Page-level text extractions
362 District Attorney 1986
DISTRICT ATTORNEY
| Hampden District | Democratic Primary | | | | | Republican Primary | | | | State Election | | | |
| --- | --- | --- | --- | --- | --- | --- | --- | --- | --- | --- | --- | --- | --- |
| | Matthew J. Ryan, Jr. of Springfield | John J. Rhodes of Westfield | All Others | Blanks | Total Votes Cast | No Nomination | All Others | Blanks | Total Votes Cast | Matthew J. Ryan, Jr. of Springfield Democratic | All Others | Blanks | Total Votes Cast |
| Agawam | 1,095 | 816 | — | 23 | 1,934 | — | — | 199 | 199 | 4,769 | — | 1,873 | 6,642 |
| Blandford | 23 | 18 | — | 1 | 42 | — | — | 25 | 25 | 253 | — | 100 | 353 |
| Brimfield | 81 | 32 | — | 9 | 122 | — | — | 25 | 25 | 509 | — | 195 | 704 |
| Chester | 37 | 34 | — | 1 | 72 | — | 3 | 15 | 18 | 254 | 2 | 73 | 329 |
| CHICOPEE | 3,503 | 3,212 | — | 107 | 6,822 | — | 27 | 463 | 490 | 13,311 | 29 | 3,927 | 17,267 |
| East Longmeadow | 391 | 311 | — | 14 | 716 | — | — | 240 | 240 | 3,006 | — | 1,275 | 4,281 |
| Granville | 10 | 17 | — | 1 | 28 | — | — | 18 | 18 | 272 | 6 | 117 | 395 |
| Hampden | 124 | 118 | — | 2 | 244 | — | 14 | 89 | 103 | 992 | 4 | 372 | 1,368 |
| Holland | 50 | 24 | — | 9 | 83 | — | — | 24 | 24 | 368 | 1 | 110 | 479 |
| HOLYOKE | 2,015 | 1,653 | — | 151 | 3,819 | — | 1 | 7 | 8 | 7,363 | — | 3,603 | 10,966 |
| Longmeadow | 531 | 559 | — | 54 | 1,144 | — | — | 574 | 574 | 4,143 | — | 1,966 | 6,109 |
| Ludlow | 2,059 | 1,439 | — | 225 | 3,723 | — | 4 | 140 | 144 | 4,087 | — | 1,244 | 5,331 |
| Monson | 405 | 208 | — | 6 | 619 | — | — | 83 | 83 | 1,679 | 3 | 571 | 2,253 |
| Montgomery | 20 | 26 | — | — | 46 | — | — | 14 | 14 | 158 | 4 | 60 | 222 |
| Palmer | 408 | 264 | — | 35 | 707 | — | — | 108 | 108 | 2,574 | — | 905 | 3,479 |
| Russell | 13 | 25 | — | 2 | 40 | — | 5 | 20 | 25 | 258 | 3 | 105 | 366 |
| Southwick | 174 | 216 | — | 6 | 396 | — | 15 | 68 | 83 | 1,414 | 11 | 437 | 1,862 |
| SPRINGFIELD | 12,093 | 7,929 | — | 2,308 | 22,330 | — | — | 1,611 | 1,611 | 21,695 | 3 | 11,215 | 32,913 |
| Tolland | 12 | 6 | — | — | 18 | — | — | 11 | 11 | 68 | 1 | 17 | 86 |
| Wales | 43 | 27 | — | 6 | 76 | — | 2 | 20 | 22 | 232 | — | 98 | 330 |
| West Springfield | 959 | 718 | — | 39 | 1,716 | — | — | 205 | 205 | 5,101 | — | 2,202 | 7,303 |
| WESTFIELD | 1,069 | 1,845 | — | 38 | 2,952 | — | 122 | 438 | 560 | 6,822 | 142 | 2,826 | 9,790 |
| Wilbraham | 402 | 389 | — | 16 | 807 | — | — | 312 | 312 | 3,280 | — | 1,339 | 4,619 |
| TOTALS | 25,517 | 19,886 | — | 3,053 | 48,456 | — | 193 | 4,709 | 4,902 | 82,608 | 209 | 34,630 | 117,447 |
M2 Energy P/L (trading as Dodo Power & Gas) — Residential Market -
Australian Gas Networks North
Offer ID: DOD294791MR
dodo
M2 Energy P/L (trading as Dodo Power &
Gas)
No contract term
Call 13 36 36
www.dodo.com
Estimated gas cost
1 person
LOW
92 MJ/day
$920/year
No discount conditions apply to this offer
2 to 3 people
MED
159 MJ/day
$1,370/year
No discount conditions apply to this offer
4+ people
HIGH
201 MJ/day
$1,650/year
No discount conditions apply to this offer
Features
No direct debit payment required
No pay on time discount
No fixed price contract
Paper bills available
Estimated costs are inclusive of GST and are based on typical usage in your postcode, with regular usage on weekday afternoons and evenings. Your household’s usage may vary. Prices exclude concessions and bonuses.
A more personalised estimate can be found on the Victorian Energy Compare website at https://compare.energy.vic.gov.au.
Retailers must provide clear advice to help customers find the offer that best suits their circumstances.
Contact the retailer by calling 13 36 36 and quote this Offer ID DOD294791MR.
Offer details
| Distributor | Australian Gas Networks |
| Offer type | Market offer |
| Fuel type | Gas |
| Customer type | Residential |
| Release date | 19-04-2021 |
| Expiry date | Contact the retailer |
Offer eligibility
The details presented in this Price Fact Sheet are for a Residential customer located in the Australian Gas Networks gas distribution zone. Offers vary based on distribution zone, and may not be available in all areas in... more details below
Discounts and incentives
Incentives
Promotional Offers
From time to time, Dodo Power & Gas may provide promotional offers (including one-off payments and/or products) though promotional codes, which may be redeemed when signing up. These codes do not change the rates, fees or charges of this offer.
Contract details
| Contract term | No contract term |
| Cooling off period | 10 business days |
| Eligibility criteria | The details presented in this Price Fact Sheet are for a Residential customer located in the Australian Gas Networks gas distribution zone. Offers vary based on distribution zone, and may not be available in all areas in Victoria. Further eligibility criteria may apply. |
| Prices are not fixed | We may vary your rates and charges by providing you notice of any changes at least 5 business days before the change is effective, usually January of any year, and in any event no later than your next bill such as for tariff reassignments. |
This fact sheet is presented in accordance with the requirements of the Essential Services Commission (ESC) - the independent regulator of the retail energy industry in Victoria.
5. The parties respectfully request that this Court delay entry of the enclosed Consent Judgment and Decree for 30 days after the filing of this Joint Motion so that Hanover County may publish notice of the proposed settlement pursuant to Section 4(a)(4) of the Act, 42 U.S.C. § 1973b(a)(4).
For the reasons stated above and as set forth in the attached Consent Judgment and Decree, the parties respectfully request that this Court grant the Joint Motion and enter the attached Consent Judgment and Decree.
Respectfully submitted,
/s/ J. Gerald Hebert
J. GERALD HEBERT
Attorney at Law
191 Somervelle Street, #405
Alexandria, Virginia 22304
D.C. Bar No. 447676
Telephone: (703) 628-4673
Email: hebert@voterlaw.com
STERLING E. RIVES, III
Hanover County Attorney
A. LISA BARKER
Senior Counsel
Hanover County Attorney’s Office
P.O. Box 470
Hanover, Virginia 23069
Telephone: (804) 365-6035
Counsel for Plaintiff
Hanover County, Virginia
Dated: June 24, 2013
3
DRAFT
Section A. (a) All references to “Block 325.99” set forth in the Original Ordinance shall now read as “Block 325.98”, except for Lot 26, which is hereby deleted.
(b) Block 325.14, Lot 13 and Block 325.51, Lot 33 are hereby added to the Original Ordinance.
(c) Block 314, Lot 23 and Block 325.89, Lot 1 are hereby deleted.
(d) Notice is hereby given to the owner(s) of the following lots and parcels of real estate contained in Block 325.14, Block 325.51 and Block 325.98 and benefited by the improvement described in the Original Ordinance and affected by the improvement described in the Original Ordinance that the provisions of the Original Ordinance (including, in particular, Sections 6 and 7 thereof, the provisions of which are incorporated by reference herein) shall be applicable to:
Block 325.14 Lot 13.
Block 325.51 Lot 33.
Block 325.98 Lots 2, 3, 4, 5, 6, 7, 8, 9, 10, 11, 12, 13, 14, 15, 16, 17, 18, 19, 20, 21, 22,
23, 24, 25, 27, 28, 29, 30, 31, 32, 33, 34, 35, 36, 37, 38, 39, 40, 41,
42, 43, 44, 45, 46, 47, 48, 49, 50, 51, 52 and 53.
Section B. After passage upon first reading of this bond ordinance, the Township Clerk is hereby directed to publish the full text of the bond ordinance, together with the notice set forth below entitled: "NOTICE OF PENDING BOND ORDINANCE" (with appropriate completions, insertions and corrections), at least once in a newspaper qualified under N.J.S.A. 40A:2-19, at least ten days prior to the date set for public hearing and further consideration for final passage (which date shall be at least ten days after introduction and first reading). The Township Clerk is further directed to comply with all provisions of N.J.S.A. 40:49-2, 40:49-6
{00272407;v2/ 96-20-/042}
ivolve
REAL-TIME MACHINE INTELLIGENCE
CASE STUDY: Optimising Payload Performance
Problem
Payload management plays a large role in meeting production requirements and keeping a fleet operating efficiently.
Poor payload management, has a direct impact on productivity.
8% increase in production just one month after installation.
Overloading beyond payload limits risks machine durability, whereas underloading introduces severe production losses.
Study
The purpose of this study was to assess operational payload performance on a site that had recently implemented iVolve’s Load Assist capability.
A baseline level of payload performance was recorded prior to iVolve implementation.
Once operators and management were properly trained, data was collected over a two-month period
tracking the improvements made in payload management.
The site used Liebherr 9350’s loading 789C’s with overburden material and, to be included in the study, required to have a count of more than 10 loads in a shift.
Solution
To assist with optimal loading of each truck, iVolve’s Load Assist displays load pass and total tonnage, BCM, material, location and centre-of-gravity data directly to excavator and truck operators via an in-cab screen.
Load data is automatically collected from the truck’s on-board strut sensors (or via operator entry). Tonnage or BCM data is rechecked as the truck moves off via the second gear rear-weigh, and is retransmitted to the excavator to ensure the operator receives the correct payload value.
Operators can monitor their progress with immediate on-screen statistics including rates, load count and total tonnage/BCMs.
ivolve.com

Assigned task: All that is wanted is an exact copy of the lines above from the one with "1,275 | 4,281 |" through the one with "3,603 | 10,966 |", with both ends included.

Written solution:
| East Longmeadow | 391 | 311 | — | 14 | 716 | — | — | 240 | 240 | 3,006 | — | 1,275 | 4,281 |
| Granville | 10 | 17 | — | 1 | 28 | — | — | 18 | 18 | 272 | 6 | 117 | 395 |
| Hampden | 124 | 118 | — | 2 | 244 | — | 14 | 89 | 103 | 992 | 4 | 372 | 1,368 |
| Holland | 50 | 24 | — | 9 | 83 | — | — | 24 | 24 | 368 | 1 | 110 | 479 |
| HOLYOKE | 2,015 | 1,653 | — | 151 | 3,819 | — | 1 | 7 | 8 | 7,363 | — | 3,603 | 10,966 |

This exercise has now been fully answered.